- [PROBLEM STATEMENT]:
Every line below that contains the word "Shape" must be copied.

- [DATA UNDER STUDY]:

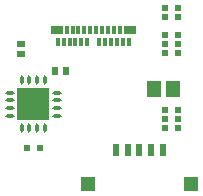
<source format=gbp>
G04*
G04 #@! TF.GenerationSoftware,Altium Limited,Altium Designer,20.0.14 (345)*
G04*
G04 Layer_Color=128*
%FSLAX25Y25*%
%MOIN*%
G70*
G01*
G75*
%ADD14R,0.02000X0.02400*%
%ADD24R,0.05118X0.05709*%
%ADD25R,0.02500X0.01968*%
%ADD26R,0.01968X0.02500*%
%ADD27R,0.10630X0.10630*%
G04:AMPARAMS|DCode=28|XSize=13.78mil|YSize=31.5mil|CornerRadius=6.89mil|HoleSize=0mil|Usage=FLASHONLY|Rotation=90.000|XOffset=0mil|YOffset=0mil|HoleType=Round|Shape=RoundedRectangle|*
%AMROUNDEDRECTD28*
21,1,0.01378,0.01772,0,0,90.0*
21,1,0.00000,0.03150,0,0,90.0*
1,1,0.01378,0.00886,0.00000*
1,1,0.01378,0.00886,0.00000*
1,1,0.01378,-0.00886,0.00000*
1,1,0.01378,-0.00886,0.00000*
%
%ADD28ROUNDEDRECTD28*%
G04:AMPARAMS|DCode=29|XSize=13.78mil|YSize=31.5mil|CornerRadius=6.89mil|HoleSize=0mil|Usage=FLASHONLY|Rotation=0.000|XOffset=0mil|YOffset=0mil|HoleType=Round|Shape=RoundedRectangle|*
%AMROUNDEDRECTD29*
21,1,0.01378,0.01772,0,0,0.0*
21,1,0.00000,0.03150,0,0,0.0*
1,1,0.01378,0.00000,-0.00886*
1,1,0.01378,0.00000,-0.00886*
1,1,0.01378,0.00000,0.00886*
1,1,0.01378,0.00000,0.00886*
%
%ADD29ROUNDEDRECTD29*%
%ADD30R,0.04961X0.05118*%
%ADD31R,0.02165X0.03937*%
G04:AMPARAMS|DCode=32|XSize=11.81mil|YSize=29.92mil|CornerRadius=1.18mil|HoleSize=0mil|Usage=FLASHONLY|Rotation=0.000|XOffset=0mil|YOffset=0mil|HoleType=Round|Shape=RoundedRectangle|*
%AMROUNDEDRECTD32*
21,1,0.01181,0.02756,0,0,0.0*
21,1,0.00945,0.02992,0,0,0.0*
1,1,0.00236,0.00472,-0.01378*
1,1,0.00236,-0.00472,-0.01378*
1,1,0.00236,-0.00472,0.01378*
1,1,0.00236,0.00472,0.01378*
%
%ADD32ROUNDEDRECTD32*%
G04:AMPARAMS|DCode=33|XSize=39.37mil|YSize=27.56mil|CornerRadius=2.76mil|HoleSize=0mil|Usage=FLASHONLY|Rotation=0.000|XOffset=0mil|YOffset=0mil|HoleType=Round|Shape=RoundedRectangle|*
%AMROUNDEDRECTD33*
21,1,0.03937,0.02205,0,0,0.0*
21,1,0.03386,0.02756,0,0,0.0*
1,1,0.00551,0.01693,-0.01102*
1,1,0.00551,-0.01693,-0.01102*
1,1,0.00551,-0.01693,0.01102*
1,1,0.00551,0.01693,0.01102*
%
%ADD33ROUNDEDRECTD33*%
G04:AMPARAMS|DCode=34|XSize=11.81mil|YSize=27.56mil|CornerRadius=2.95mil|HoleSize=0mil|Usage=FLASHONLY|Rotation=0.000|XOffset=0mil|YOffset=0mil|HoleType=Round|Shape=RoundedRectangle|*
%AMROUNDEDRECTD34*
21,1,0.01181,0.02165,0,0,0.0*
21,1,0.00591,0.02756,0,0,0.0*
1,1,0.00591,0.00295,-0.01083*
1,1,0.00591,-0.00295,-0.01083*
1,1,0.00591,-0.00295,0.01083*
1,1,0.00591,0.00295,0.01083*
%
%ADD34ROUNDEDRECTD34*%
D14*
X28200Y-10000D02*
D03*
X23800D02*
D03*
X28200Y-13000D02*
D03*
X23800D02*
D03*
X28200Y-7000D02*
D03*
X23800D02*
D03*
Y15000D02*
D03*
X28200D02*
D03*
X23800Y12000D02*
D03*
X28200D02*
D03*
X23800Y18000D02*
D03*
X28200D02*
D03*
Y27100D02*
D03*
X23800D02*
D03*
X28200Y24100D02*
D03*
X23800D02*
D03*
X-22200Y-19680D02*
D03*
X-17800D02*
D03*
D24*
X26641Y0D02*
D03*
X20342D02*
D03*
D25*
X-24200Y15172D02*
D03*
Y11628D02*
D03*
D26*
X-12772Y6000D02*
D03*
X-9228D02*
D03*
D27*
X-20000Y-5000D02*
D03*
D28*
X-12126Y-1161D02*
D03*
Y-3720D02*
D03*
Y-8839D02*
D03*
Y-6279D02*
D03*
X-27874Y-8839D02*
D03*
Y-6279D02*
D03*
Y-1161D02*
D03*
Y-3720D02*
D03*
D29*
X-16161Y-12874D02*
D03*
X-18721D02*
D03*
X-23839D02*
D03*
X-21280D02*
D03*
X-23839Y2874D02*
D03*
X-21280D02*
D03*
X-16161D02*
D03*
X-18721D02*
D03*
D30*
X32526Y-31521D02*
D03*
X-1726D02*
D03*
D31*
X11463Y-20300D02*
D03*
X23274D02*
D03*
X15400D02*
D03*
X19337D02*
D03*
X7526D02*
D03*
D32*
X-11811Y15630D02*
D03*
X-9843D02*
D03*
X-7874D02*
D03*
X-5906D02*
D03*
X-1969D02*
D03*
X1969D02*
D03*
X3937D02*
D03*
X5906D02*
D03*
X7874D02*
D03*
X-3937D02*
D03*
X9843D02*
D03*
X11811D02*
D03*
D33*
X12205Y19567D02*
D03*
X-12205D02*
D03*
D34*
X8858D02*
D03*
X6890D02*
D03*
X4921D02*
D03*
X2953D02*
D03*
X984D02*
D03*
X-984D02*
D03*
X-2953D02*
D03*
X-4921D02*
D03*
X-6890D02*
D03*
X-8858D02*
D03*
M02*

</source>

- [WRITTEN ANSWER]:
G04:AMPARAMS|DCode=28|XSize=13.78mil|YSize=31.5mil|CornerRadius=6.89mil|HoleSize=0mil|Usage=FLASHONLY|Rotation=90.000|XOffset=0mil|YOffset=0mil|HoleType=Round|Shape=RoundedRectangle|*
G04:AMPARAMS|DCode=29|XSize=13.78mil|YSize=31.5mil|CornerRadius=6.89mil|HoleSize=0mil|Usage=FLASHONLY|Rotation=0.000|XOffset=0mil|YOffset=0mil|HoleType=Round|Shape=RoundedRectangle|*
G04:AMPARAMS|DCode=32|XSize=11.81mil|YSize=29.92mil|CornerRadius=1.18mil|HoleSize=0mil|Usage=FLASHONLY|Rotation=0.000|XOffset=0mil|YOffset=0mil|HoleType=Round|Shape=RoundedRectangle|*
G04:AMPARAMS|DCode=33|XSize=39.37mil|YSize=27.56mil|CornerRadius=2.76mil|HoleSize=0mil|Usage=FLASHONLY|Rotation=0.000|XOffset=0mil|YOffset=0mil|HoleType=Round|Shape=RoundedRectangle|*
G04:AMPARAMS|DCode=34|XSize=11.81mil|YSize=27.56mil|CornerRadius=2.95mil|HoleSize=0mil|Usage=FLASHONLY|Rotation=0.000|XOffset=0mil|YOffset=0mil|HoleType=Round|Shape=RoundedRectangle|*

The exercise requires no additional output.